In this issue, Watson and colleagues (6) present a new approach that overcomes these limitations by using fibrinogen anchors, functionalized to bind to any proteins of interest, to enable robust micropatterning of almost any combination of proteins. Specifically, as a first step, LIMAP was used to photopattern fibrinogen molecules conjugated to a specific binding target. In a second step, the protein of interest displaying the corresponding binding partner was then added, under appropriate buffer conditions to maintain protein activity, and bound preferentially to the fibrinogen anchors (Fig. 1). The authors describe generation of a number of conjugates, based on modification of fibrinogen-exposed amines, that enable application of the method to a number of proteins, including fibrinogen–Con A, a lectin that binds to insect cells, fibrinogen-NeutrAvidin to bind to biotinylated targets, fibrinogen-GBP to bind to GFP-tagged proteins (GBP stands for GFP-binding peptide, a nanobody against GFP), and fibrinogen-biotin to bind to streptavidin/NeutrAvidin fusions, as well as to biotinylated targets using a NeutrAvidin sandwich (fibrinogen-biotin::NeutrAvidin::biotinylated protein of interest). Of note, the simplicity of this conjugation process will enable greater adoption of this approach by the biology community.
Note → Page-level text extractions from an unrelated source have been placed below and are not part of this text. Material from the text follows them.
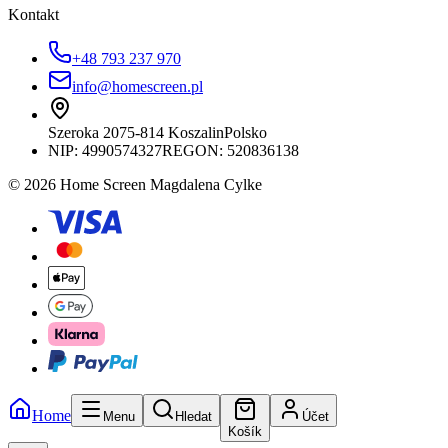
Kontakt
+48 793 237 970
info@homescreen.pl
Szeroka 20
75-814 Koszalin
Polsko
NIP:
4990574327
REGON: 520836138
© 2026 Home Screen Magdalena Cylke
Home
Menu
Hledat
Účet
Košík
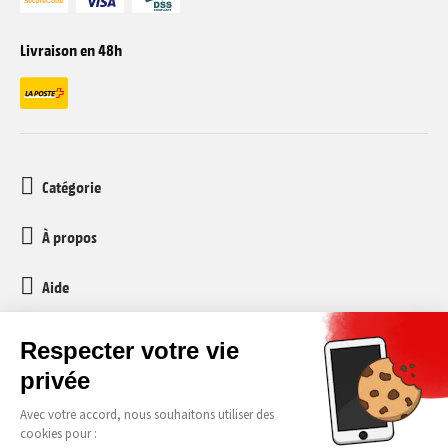
Livraison en 48h
Catégorie
À propos
Aide
Service client
media-markt-refurbished@recommerce.com
Lundi-Vendredi 08:00-17:00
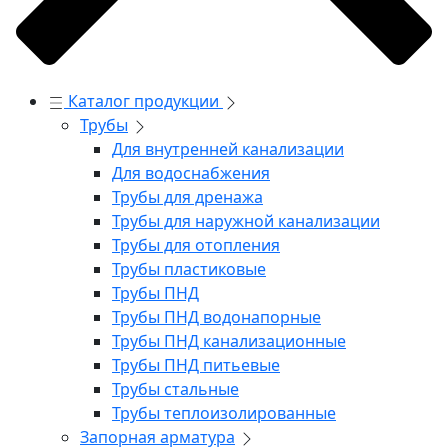
Каталог продукции
Трубы
Для внутренней канализации
Для водоснабжения
Трубы для дренажа
Трубы для наружной канализации
Трубы для отопления
Трубы пластиковые
Трубы ПНД
Трубы ПНД водонапорные
Трубы ПНД канализационные
Трубы ПНД питьевые
Трубы стальные
Трубы теплоизолированные
Запорная арматура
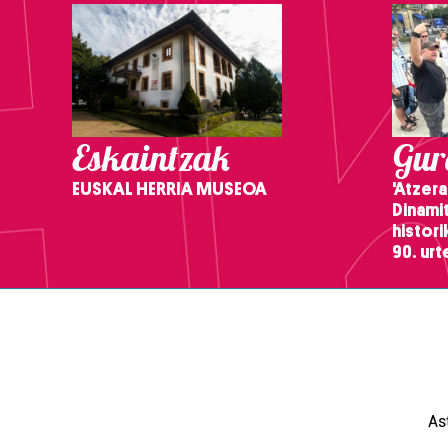
Eskaintzak
Gure
EUSKAL HERRIA MUSEOA
'Atzera
Dinamit
histor
90. ur
As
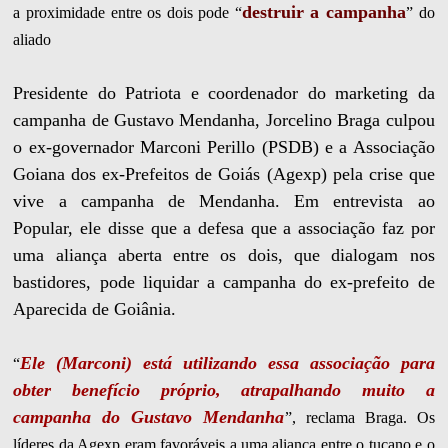
destruir a campanha
a proximidade entre os dois pode “
” do
aliado
Presidente do Patriota e coordenador do marketing da
campanha de Gustavo Mendanha, Jorcelino Braga culpou
o ex-governador Marconi Perillo (PSDB) e a Associação
Goiana dos ex-Prefeitos de Goiás (Agexp) pela crise que
vive a campanha de Mendanha. Em entrevista ao
Popular, ele disse que a defesa que a associação faz por
uma aliança aberta entre os dois, que dialogam nos
bastidores, pode liquidar a campanha do ex-prefeito de
Aparecida de Goiânia.
Ele (Marconi) está utilizando essa associação para
“
obter benefício próprio, atrapalhando muito a
campanha do Gustavo Mendanha
”, reclama Braga. Os
líderes da Agexp eram favoráveis a uma aliança entre o tucano e o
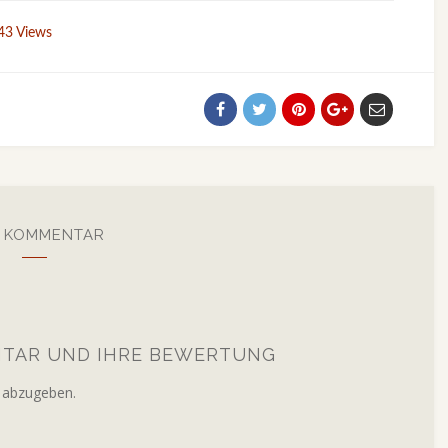
43 Views
N KOMMENTAR
NTAR UND IHRE BEWERTUNG
 abzugeben.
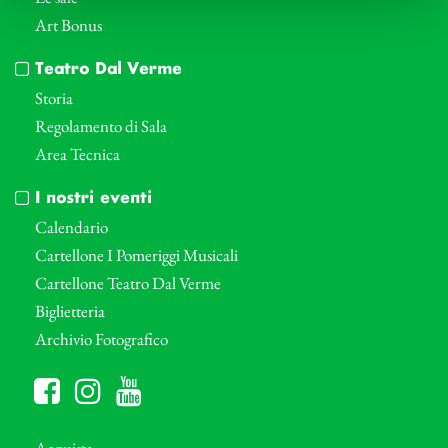
Art Bonus
Teatro Dal Verme
Storia
Regolamento di Sala
Area Tecnica
I nostri eventi
Calendario
Cartellone I Pomeriggi Musicali
Cartellone Teatro Dal Verme
Biglietteria
Archivio Fotografico
Acquista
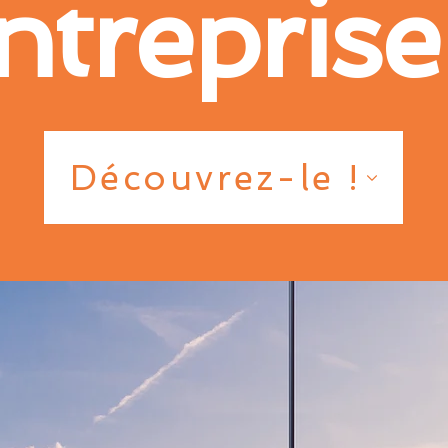
ntreprise
Découvrez-le !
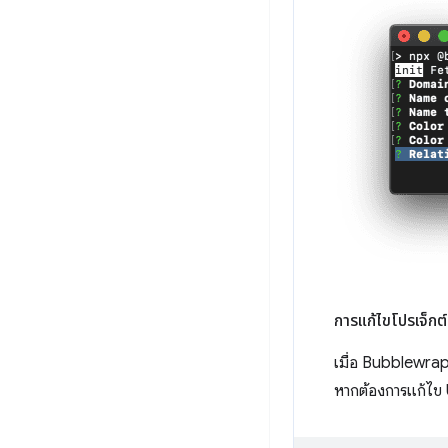
การแก้ไขโปรเจ็กต์ที
เมื่อ Bubblewrap 
หากต้องการแก้ไข U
Fibrinogen was selected as the anchor molecule as its properties are such that homogeneous and specific patterning can be routinely achieved using LIMAP. By binding other proteins to the fibrinogen anchor, the authors demonstrate their method can produce micropatterns of the anchor bound with the same high specificity (proteins only pattern where they should) and high homogeneity (protein distribution within the pattern is less variable). Further, the authors take advantage of the library of different fibrinogen conjugates to generate patterns containing three different proteins that bind to three different sequentially patterned fibrinogen conjugates. While the improvements in selectivity and homogeneity achieved by Watson et al. are alone a significant step forward, the most exciting demonstrations in their study is that their method enables maintenance of the biological activity of printed proteins in a number of different contexts (6). For example, the authors pattern proteins to perform a microtubule gliding assay and show that printed kinesin motors maintain their ability to move microtubules with the expected gliding speed and dynamics. In another example, the authors exploit their ability to pattern multiple proteins at the subcellular scale and demonstrate that patterns of EGF can induce relocalization of the corresponding EGFR receptor only to regions of a cell attached to EGF-patterned regions on the substrate.
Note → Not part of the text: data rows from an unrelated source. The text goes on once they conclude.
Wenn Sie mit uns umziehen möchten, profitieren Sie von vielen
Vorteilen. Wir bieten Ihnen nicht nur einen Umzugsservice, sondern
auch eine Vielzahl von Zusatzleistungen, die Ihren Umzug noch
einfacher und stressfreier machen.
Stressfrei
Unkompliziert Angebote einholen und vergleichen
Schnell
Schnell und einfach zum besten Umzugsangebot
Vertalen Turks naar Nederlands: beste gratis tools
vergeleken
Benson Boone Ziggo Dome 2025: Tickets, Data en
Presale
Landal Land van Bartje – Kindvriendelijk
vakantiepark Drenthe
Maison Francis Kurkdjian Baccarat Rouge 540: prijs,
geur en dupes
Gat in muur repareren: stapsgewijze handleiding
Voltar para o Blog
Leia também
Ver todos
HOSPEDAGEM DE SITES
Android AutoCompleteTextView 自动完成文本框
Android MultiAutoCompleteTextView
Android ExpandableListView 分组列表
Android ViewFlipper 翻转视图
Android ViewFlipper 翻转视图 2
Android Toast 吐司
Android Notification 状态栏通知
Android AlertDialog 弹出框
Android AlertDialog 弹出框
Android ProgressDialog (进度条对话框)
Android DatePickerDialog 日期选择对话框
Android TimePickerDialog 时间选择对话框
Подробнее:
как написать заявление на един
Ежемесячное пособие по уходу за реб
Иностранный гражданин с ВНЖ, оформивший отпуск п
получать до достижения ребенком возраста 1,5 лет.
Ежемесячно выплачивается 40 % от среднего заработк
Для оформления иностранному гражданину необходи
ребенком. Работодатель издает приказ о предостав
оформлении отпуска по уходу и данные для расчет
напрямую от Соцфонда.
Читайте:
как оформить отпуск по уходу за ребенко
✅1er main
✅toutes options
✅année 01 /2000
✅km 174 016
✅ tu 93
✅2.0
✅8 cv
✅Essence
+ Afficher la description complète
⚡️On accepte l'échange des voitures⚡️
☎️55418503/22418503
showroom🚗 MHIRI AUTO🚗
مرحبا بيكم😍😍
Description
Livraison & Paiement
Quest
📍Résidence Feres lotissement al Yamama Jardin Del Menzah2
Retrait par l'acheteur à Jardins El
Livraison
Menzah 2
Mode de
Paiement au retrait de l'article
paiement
The simplicity of the described approach and compatibility with different proteins make it attractive to explore a broad range of problems in the future. At the multicellular scale, this approach could be applied to understand localized cell–cell interactions during collective phenomena such as organoid patterning and models of early human development (7), cell competition dynamics (8), or collective cell migration (9). In particular, applying sequential patterning to create heterogeneous signaling within a cellular island would be interesting to explore developmental patterning circuits. At the single-cell scale, this approach could be useful for understanding heterogeneity in cell populations, although the patterning throughput achievable using microscope “writing” could limit the number cells that can be assessed for such applications. Integration of this anchoring approach with higher throughput mask-based micropatterning methods could address this, however. Perhaps most excitingly, this approach offers a powerful strategy to broadly control subcellular features in a cell. For example, this opens the possibility to probe which downstream networks are activated upon receptor engagement and to control the spatial locations of signaling components within a cell (10). This clever addition to the micropatterning tool kit significantly expands the types of problems that micropatterning can be used to explore while maintaining the accessibility of the technique to the biological community.